心房細動,心不全を慢性的かつ進行性の疾患として捉え,早期に治療を開始することが重要 |
Allessie氏にESC2009会場でインタビューにこたえてもらった |
■ACTIVE Iの結果をみて
ACTIVE I試験の一次エンドポイントの結果に差はつきませんでした。しかし,心房細動(AF)自体に対してどのような影響があったかというデータが示されていませんでしたので,この結果の解釈は非常に難しいと思います。
■ARBに期待された作用とその結果
ARBはAFに対して間接作用と直接作用により有効性を示すと考えられています。
心房は,スムーズかつ連続的に心室へ血液を送るために,非常に繊細で柔軟な構造をしています。一方で,このような構造のため,心房は脆弱であるともいえます。繊細で柔軟な構造のために,心拍数増大や血圧上昇などにより心室に負荷がかかり,収縮終期および拡張期の圧/容積が少しでも上昇すると,心房はすぐに拡張・伸展してしまいます。また,心房の線維化の影響も受けやすいのです。
ARBは血圧を低下させることで,心室の負荷を軽減し,収縮終期および拡張期の圧/容積の上昇を抑え,心房を保護します。これがAFに対するARBの間接作用です。また,ARBはレニン-アンジオテンシン系を遮断することで線維化を予防します。これがAFに対するARBの直接作用です。ただし,いちど線維化してしまった心房が元に戻る可能性は非常に低いと考えています。

◆ **資料データ**:
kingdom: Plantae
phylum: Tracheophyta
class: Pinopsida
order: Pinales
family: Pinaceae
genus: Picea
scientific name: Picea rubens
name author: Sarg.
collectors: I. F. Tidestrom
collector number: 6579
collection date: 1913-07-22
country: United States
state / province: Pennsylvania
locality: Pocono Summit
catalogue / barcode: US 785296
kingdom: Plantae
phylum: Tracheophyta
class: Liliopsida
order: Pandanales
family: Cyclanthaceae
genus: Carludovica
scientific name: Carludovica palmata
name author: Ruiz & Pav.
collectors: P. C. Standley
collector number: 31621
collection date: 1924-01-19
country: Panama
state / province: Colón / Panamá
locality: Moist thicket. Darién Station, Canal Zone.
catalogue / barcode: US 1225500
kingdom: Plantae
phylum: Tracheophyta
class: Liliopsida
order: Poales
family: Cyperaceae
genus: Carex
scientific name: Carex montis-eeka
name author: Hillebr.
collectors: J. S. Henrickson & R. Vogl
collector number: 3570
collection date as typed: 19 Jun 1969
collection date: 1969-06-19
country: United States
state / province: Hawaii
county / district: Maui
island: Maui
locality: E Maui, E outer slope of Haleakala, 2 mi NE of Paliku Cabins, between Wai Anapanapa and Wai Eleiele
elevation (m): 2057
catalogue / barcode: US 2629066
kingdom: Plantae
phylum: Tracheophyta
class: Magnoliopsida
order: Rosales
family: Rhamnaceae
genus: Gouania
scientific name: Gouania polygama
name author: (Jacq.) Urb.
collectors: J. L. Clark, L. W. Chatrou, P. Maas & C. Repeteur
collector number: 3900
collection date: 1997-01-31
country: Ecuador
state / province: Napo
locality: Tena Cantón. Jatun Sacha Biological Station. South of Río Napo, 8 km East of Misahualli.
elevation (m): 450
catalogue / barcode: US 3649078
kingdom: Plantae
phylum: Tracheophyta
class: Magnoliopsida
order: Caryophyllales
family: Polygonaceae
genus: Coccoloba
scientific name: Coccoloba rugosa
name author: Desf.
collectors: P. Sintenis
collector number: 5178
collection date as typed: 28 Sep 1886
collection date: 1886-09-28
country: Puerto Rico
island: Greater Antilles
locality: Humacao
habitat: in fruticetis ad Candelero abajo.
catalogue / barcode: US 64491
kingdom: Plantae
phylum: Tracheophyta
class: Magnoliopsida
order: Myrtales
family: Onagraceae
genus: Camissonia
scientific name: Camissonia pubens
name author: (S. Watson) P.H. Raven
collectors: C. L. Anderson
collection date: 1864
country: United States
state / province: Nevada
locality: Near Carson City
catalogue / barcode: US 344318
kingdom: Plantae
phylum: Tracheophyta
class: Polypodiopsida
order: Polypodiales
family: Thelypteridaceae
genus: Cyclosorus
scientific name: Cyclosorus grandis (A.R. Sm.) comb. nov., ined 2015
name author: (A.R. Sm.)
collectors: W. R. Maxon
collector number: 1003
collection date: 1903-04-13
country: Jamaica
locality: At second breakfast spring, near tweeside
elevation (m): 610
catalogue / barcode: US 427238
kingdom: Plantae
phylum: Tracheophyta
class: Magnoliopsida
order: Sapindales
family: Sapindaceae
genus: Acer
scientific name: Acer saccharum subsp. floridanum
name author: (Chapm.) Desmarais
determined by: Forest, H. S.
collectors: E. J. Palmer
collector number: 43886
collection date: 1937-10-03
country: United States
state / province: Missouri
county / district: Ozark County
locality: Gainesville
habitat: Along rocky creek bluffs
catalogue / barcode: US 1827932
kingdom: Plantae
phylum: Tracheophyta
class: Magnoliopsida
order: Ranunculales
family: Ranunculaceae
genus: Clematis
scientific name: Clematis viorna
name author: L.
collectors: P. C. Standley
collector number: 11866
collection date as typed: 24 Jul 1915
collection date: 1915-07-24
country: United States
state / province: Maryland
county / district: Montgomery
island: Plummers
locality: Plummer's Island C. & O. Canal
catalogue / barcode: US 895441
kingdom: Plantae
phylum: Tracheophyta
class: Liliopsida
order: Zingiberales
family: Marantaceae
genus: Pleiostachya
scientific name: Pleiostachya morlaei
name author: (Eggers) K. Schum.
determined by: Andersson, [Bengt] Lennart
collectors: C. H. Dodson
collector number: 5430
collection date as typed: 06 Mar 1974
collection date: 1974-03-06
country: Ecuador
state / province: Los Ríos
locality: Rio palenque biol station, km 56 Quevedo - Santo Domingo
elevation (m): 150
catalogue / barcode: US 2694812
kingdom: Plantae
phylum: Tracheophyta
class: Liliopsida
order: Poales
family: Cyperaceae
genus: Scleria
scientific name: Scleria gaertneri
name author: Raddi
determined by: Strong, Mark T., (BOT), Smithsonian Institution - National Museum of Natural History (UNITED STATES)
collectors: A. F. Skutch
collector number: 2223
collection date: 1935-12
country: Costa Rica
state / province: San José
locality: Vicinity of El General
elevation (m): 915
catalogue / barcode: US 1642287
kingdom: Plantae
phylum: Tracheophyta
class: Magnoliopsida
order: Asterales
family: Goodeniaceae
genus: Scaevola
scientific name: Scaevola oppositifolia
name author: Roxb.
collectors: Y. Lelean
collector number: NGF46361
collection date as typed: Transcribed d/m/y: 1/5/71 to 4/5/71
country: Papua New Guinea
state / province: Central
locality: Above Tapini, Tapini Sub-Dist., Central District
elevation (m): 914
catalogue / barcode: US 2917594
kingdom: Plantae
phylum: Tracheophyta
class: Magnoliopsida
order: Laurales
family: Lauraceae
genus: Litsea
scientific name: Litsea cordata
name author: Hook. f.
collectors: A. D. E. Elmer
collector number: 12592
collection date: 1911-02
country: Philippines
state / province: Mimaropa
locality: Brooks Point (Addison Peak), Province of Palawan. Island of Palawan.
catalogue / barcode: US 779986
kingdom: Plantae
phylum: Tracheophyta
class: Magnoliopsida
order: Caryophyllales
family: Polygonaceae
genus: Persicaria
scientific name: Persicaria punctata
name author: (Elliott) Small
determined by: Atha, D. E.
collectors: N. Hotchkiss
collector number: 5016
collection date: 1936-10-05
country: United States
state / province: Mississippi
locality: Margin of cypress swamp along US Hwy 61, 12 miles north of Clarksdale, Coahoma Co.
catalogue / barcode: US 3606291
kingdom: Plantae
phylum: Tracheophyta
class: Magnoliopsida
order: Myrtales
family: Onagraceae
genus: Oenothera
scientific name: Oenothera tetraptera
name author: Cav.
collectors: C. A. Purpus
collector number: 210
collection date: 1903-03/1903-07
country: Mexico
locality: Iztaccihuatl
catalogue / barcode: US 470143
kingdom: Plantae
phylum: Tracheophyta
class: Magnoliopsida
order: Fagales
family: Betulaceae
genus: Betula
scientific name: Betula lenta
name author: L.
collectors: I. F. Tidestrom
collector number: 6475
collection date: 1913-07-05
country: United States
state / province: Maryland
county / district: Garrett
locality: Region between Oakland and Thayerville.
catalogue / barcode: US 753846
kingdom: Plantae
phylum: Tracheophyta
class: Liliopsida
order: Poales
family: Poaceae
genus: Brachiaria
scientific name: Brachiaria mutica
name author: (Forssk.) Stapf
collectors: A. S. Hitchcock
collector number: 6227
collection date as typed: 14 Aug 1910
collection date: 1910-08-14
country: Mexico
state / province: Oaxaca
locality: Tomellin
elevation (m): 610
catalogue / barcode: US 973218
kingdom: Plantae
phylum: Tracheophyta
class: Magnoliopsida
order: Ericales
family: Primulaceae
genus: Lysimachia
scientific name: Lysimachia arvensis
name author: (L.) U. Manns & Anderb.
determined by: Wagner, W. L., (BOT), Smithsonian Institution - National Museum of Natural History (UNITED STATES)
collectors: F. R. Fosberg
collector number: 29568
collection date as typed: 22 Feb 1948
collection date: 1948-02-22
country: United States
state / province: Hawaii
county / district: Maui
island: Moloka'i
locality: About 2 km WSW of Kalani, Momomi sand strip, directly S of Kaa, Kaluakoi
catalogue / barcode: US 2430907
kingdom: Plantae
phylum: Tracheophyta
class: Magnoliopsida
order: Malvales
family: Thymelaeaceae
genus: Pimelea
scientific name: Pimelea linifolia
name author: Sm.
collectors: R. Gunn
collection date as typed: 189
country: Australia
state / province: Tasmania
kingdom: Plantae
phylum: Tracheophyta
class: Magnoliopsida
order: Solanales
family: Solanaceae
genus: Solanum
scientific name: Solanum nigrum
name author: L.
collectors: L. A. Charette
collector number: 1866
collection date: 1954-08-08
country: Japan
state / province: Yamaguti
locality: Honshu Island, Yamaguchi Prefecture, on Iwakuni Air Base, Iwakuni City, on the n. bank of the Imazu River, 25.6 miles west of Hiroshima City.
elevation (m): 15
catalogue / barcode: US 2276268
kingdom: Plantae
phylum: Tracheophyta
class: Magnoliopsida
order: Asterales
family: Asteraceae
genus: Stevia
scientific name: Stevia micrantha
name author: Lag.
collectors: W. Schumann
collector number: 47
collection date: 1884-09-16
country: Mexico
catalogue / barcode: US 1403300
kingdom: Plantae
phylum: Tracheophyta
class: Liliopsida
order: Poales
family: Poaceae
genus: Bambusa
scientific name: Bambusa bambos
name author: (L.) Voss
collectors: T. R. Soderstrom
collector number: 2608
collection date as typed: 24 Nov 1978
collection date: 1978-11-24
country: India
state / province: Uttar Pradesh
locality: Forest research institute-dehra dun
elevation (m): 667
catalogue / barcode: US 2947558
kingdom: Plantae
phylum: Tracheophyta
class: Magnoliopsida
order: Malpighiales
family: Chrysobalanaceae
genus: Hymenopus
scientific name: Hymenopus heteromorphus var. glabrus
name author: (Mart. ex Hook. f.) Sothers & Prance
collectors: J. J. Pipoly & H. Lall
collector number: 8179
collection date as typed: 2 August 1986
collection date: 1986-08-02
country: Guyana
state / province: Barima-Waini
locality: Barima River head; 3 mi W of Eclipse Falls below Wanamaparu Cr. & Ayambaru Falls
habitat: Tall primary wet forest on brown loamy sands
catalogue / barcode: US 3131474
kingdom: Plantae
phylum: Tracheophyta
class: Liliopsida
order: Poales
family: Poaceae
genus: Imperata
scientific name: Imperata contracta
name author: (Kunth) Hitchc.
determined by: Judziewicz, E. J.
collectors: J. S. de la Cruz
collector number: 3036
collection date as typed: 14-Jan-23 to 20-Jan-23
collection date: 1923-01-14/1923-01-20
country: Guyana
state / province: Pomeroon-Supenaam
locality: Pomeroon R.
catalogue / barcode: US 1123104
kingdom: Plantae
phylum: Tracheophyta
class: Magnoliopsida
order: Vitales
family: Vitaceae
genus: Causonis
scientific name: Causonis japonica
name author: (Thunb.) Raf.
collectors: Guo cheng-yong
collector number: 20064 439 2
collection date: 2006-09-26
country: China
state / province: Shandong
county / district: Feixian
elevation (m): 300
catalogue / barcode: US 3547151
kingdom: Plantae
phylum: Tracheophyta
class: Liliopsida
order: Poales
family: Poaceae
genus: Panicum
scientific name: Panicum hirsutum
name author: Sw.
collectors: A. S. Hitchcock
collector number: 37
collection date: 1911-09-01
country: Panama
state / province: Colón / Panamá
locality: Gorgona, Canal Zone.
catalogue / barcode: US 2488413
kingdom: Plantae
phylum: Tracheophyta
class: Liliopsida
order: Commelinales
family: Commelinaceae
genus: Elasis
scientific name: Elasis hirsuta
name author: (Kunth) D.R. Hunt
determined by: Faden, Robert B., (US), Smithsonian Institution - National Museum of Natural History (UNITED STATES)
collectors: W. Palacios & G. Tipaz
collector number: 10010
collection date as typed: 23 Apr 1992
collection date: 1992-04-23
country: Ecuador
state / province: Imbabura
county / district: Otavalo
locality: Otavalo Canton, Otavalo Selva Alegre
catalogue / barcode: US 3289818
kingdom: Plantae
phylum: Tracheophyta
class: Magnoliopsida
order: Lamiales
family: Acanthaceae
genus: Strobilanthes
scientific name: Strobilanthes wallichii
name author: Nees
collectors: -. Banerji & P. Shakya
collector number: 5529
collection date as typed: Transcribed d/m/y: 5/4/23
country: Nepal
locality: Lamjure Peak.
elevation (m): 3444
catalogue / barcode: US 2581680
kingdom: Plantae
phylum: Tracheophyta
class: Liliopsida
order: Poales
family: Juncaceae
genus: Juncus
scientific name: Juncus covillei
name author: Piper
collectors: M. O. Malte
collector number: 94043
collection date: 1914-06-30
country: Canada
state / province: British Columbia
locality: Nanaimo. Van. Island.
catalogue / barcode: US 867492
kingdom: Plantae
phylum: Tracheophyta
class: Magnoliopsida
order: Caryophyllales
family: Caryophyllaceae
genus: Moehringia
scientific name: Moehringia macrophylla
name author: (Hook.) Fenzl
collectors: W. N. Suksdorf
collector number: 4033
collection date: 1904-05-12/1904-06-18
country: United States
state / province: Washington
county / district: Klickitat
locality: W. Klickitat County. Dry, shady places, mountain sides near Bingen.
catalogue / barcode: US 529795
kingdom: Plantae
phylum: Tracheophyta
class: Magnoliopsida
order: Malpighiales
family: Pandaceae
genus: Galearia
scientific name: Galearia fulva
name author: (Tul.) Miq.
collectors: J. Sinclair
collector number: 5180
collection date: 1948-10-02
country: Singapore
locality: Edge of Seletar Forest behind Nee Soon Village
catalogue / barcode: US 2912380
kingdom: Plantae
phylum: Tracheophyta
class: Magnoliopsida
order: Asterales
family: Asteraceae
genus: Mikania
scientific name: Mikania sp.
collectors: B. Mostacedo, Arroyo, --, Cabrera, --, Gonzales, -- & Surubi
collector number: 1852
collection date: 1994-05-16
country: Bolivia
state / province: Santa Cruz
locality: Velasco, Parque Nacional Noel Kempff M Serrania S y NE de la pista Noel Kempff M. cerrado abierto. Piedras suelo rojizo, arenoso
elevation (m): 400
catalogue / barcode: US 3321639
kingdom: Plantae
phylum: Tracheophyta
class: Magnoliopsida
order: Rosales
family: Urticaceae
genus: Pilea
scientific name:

◆ **設問**:
1. 本文によれば、心房細動に対するARBの直接作用とはどのようなものか。
2. 本文がARBの間接作用として順に述べている働きを、すべて挙げよ。
3. 心房細動とARBについての本文を、最後の文のあとから引き継いで書き進めよ。

◆ **解答**:
1. レニン-アンジオテンシン系を遮断することで線維化を予防する作用である。

2.
- 血圧を低下させる
- 心室の負荷を軽減する
- 収縮終期および拡張期の圧/容積の上昇を抑える
- 心房を保護する

3.
このように,理論上,ARBはAFの一次予防において有用であると考えられています。しかし,ACTIVE Iの対象患者の多くは持続性AFあるいは永続性AFであり,ARBの有用性を示すには遅すぎたのではないでしょうか。ARBの効果を検証するのであれば,もっと早期の患者を対象に治療を開始すべきだったと思います。
■心不全による入院の減少について
発作性AF患者では,降圧によって心室負荷を軽減することで,心不全に対するベネフィットが認められたのかもしれません。しかし,イルベサルタン群とプラセボ群の降圧度の違いはわずかですので,降圧差によってすべてを説明できるとは思いません。
イルベサルタン群で,AF発作回数の減少,AF持続時間の短縮,長時間のAF発作の減少などが示され,それが心不全による入院の減少に繋がった可能性もあります。AFが数時間持続すると,心不全が発症するというのは,とても一般的なことです。しかしながら,今回,AFに関するデータが発表されませんでしたので,現時点では「なぜイルベサルタンは心不全による入院を減少させたか」という問いに明確に答えることはできません。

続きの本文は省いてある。